But that’s just Oregon. Surely things are better in New York… Regulators will shut down Health Republic Insurance of New York, the largest of the nonprofit cooperatives created under the Affordable Care Act, in the latest sign of the financial pressures facing many insurers that participated in the law’s new marketplaces. The insurer lost about $52.7 million in the first six months of this year, on top of a $77.5 million loss in 2014, according to regulatory filings.

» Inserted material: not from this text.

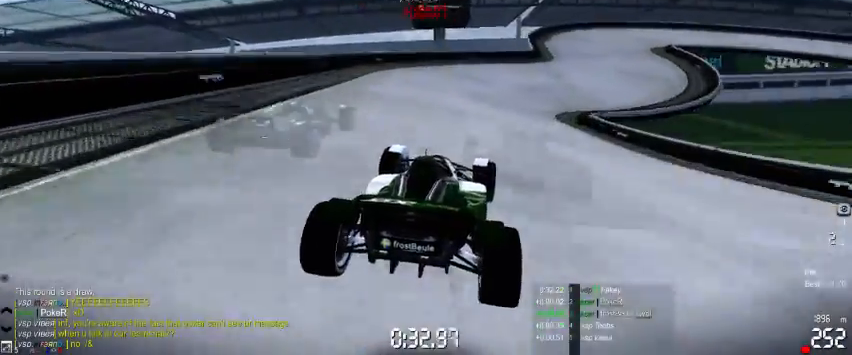
{"buttons": [], "left_stick": "right", "events": []}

…or Kentucky! Democrats are always pointing to the success in Kentucky… Kentucky Health Cooperative, a nonprofit insurer known as a co-op, explained that it could not stay financially afloat after learning of a low payment from an ObamaCare program called “risk corridors.” That program was intended to protect insurers from heavy losses in the early years of the health law by taking money from better-performing insurers and giving it to worse-performing ones.  However, the Obama administration announced on Oct. 1 that the program would pay out far less than requested, because the payments coming in were not enough to match what insurers requested to be paid. Therefore, insurers only will receive 12.6 percent of the $2.87 billion they requested. 

Okay, how about Colorado? Colorado’s biggest nonprofit health insurer announced its closure Friday, forcing nearly 83,000 Coloradans to find a new insurer for 2016. Colorado HealthOP announced Friday that the state Division of Insurance has said it can’t keep selling health insurance. That’s because the cooperative relied on federal support, and federal authorities announced last month they wouldn’t be able to pay most of what they owed to a program designed to help health insurance co-ops get established.

Okay, but in Tennessee, things are bet-oh, wait, never mind. Community Health Alliance will no longer offer insurance coverage next year, forcing about 27,000 enrollees to find new health insurance plans. The Knoxville-based health insurance cooperative, created under the Affordable Care Act, will continue to pay out existing claims but will wind down its coverage by not taking on new customers.

You would think a sentence like this one would be spurring a national discussion: “Nearly a third of the innovative health insurance plans created under the Affordable Care Act will be out of business at the end of 2015.”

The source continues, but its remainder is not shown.